■ THE REQUEST
Which lines in the records below contain the string "iliac"? Gather every one of them, treating uppercase and lowercase as different.

Segmentation data:
******

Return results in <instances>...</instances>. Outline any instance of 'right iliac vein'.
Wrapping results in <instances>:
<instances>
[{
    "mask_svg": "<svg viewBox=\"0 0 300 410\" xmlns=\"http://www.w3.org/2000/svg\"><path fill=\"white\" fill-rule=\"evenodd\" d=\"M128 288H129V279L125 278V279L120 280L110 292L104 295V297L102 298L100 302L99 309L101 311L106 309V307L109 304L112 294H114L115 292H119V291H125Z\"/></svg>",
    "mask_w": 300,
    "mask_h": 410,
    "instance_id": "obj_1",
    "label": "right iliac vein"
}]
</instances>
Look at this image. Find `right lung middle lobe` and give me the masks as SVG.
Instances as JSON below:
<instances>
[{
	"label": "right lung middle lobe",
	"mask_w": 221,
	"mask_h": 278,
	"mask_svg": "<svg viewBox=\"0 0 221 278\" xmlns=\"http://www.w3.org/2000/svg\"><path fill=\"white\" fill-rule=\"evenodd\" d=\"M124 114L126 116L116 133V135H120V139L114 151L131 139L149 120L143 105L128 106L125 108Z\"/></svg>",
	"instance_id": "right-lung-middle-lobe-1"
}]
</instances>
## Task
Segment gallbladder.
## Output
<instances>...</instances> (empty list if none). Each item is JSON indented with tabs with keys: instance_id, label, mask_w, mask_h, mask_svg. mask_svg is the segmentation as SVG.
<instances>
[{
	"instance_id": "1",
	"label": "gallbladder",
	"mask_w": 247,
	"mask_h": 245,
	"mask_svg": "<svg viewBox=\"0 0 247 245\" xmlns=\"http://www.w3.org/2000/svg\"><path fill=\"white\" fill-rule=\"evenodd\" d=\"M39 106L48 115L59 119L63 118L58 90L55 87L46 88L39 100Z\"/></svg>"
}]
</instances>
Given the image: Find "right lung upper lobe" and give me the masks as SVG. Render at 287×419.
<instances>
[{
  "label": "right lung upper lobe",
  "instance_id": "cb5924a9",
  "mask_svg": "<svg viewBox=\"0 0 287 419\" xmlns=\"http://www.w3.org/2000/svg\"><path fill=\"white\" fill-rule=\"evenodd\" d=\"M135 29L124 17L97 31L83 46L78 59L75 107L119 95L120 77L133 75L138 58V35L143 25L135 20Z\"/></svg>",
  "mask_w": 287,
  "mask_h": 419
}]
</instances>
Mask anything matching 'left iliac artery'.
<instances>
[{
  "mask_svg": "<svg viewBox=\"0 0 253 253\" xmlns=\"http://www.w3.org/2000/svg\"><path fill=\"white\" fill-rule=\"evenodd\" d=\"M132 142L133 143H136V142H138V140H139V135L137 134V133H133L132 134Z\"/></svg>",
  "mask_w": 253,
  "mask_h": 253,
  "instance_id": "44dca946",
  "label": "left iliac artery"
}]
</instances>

******

■ COMPLETE ANSWER
Return results in <instances>...</instances>. Outline any instance of 'right iliac vein'.
    "label": "right iliac vein"
Mask anything matching 'left iliac artery'.
  "label": "left iliac artery"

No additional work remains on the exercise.